----- BRANO ESTRATTO -----

Le proteste sono esplose il giorno dopo che la Jihad Islamica ha lanciato razzi contro Israele, provocando una reazione militare che ha portato all'evacuazione di gran parte di Beit Lahia da parte delle forze israeliane. Questo ha alimentato la rabbia della popolazione locale, che si sente ostaggio delle milizie e della guerra in corso.
Almeno un appello alla protesta era stato diffuso su Telegram. "Non so chi abbia organizzato la protesta", ha dichiarato un uomo all'Agence France-Press. "Ho partecipato per inviare un messaggio a nome del popolo: basta con la guerra", ha scritto raccontando di aver visto "membri delle forze di sicurezza di Hamas in abiti civili interrompere la protesta".
Una dichiarazione degli anziani di Beit Lahiya ha espresso sostegno alle proteste contro l'offensiva israeliana e il blocco rafforzato, ribadendo tuttavia il pieno appoggio della comunità alla resistenza armata contro Israele. Il comunicato ha anche respinto "qualsiasi tentativo di sfruttare le legittime richieste popolari da parte di una quinta colonna", un'apparente allusione agli oppositori di Hamas.
Il malcontento nei confronti di Hamas non è una novità, ma la paura di ritorsioni ha sempre limitato le critiche aperte. Tuttavia, il conflitto in corso ha portato sempre più persone a esprimere il proprio dissenso, sia nelle strade che online.
Di fronte alle proteste, un esponente di Hamas ha dichiarato che "le persone hanno il diritto di gridare per il dolore", ma ha accusato i manifestanti di avere "programmi sospetti" e si è chiesto perché non vi siano proteste analoghe in Cisgiordania, definendo "inaccettabile" sfruttare la crisi umanitaria a Gaza per "spostare la colpa" da Israele.

-----

#### ATTIVITÀ RICHIESTE:
1) Elenca tutte le espressioni tra virgolette che il brano attribuisce all'esponente di Hamas.
2) Secondo il brano, su quale piattaforma era stato diffuso almeno un appello alla protesta?

----- DATI -----

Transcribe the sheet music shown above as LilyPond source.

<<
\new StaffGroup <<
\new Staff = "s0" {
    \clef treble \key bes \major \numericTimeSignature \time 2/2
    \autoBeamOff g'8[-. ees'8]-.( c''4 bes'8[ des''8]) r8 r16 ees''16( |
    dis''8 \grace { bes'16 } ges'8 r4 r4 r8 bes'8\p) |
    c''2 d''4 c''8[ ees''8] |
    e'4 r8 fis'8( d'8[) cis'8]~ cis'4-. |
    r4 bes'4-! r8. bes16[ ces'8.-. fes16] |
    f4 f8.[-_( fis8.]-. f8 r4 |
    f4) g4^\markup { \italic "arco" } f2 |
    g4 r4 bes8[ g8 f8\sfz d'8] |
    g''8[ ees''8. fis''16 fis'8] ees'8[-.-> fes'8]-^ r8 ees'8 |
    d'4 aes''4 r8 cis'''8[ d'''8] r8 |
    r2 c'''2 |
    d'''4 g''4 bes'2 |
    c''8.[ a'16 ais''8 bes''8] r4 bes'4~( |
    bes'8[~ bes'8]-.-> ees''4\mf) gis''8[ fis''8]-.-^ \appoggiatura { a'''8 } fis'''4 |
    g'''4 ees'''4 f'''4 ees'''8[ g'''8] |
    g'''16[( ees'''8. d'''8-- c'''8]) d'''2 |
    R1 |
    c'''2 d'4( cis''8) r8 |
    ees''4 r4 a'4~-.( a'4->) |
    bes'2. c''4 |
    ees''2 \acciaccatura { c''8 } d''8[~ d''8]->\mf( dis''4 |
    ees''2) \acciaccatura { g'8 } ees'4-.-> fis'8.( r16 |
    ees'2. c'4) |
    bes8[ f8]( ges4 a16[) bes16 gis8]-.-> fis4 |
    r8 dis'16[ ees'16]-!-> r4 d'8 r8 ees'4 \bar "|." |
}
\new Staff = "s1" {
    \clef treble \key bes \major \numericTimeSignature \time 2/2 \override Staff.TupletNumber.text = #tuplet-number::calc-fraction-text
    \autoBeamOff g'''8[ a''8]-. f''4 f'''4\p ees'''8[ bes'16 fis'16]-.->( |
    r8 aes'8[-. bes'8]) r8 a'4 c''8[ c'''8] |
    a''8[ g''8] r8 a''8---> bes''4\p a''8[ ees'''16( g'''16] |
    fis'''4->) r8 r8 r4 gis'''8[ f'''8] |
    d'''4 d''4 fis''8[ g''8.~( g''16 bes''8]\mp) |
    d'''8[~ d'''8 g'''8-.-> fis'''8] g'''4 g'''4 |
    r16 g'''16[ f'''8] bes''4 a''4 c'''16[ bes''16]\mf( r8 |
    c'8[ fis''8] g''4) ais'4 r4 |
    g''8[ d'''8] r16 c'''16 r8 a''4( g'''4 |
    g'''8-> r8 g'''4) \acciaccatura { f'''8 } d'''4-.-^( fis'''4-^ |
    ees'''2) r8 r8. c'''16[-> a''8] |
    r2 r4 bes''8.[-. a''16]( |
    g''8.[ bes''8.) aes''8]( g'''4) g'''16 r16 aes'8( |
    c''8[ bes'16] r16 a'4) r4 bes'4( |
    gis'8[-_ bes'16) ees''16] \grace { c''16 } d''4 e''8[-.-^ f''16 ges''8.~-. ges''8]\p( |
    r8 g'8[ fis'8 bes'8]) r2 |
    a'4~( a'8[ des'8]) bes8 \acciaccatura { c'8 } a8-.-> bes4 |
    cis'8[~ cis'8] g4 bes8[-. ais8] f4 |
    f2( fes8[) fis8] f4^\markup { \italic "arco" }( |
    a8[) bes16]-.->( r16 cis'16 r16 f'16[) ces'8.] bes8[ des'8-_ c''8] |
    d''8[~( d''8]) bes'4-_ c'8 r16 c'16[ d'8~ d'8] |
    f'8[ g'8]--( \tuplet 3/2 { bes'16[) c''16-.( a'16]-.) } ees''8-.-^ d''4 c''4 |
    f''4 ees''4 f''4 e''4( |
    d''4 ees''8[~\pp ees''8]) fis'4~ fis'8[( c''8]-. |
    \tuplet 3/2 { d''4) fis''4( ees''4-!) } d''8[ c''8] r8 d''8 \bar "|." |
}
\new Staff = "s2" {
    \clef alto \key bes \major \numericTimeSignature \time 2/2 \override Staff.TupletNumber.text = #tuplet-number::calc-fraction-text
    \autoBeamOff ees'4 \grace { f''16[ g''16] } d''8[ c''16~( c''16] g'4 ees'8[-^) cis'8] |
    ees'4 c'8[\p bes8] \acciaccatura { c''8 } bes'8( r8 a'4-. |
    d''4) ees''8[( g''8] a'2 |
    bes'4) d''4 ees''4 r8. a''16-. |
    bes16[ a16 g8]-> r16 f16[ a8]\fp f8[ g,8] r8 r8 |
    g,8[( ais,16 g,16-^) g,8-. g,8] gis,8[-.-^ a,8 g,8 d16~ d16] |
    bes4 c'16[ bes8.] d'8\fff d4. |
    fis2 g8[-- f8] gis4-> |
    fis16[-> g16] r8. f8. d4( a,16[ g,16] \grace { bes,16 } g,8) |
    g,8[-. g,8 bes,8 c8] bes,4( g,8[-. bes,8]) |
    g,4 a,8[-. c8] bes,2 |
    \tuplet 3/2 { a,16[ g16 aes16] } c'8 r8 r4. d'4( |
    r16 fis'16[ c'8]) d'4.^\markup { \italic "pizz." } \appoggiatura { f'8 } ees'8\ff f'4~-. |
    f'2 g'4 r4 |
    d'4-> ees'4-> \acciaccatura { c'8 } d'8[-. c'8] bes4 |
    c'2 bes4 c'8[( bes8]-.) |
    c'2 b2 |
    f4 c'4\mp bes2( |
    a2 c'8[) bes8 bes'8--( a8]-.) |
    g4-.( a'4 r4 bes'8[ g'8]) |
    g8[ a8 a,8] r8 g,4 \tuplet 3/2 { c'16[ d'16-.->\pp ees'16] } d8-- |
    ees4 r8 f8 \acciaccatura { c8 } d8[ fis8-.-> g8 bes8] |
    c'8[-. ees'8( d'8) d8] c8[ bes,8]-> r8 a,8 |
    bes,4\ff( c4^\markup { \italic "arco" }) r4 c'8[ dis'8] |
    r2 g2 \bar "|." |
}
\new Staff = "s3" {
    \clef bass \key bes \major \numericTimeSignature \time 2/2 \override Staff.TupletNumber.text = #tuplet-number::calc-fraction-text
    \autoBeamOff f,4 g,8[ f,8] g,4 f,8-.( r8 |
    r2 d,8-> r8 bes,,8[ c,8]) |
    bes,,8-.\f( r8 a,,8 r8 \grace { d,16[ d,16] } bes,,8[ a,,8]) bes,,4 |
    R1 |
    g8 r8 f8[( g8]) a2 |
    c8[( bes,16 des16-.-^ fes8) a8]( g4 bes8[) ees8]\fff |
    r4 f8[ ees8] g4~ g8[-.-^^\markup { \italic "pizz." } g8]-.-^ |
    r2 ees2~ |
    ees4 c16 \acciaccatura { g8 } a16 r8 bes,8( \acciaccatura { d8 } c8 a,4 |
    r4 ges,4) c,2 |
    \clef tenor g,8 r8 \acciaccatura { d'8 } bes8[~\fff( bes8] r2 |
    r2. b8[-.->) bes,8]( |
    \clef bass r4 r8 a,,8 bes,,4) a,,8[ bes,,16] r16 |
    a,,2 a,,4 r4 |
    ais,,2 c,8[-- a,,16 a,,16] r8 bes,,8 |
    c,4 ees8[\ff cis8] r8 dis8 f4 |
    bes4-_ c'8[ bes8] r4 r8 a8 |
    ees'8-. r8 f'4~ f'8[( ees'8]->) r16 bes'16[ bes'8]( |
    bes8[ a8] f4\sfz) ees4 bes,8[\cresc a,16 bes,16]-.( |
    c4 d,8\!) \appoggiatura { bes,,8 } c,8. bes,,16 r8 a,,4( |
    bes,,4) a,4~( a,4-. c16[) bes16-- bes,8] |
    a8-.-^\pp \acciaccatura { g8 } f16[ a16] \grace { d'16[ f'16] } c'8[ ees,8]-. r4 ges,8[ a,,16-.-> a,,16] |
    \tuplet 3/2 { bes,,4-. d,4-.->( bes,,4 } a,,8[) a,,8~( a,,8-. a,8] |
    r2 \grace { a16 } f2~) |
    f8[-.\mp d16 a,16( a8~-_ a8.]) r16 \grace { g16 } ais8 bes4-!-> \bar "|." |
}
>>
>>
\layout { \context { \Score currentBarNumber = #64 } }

-----

#### RISPOSTE:
1) "le persone hanno il diritto di gridare per il dolore"; "programmi sospetti"; "inaccettabile"; "spostare la colpa"

2) Su Telegram.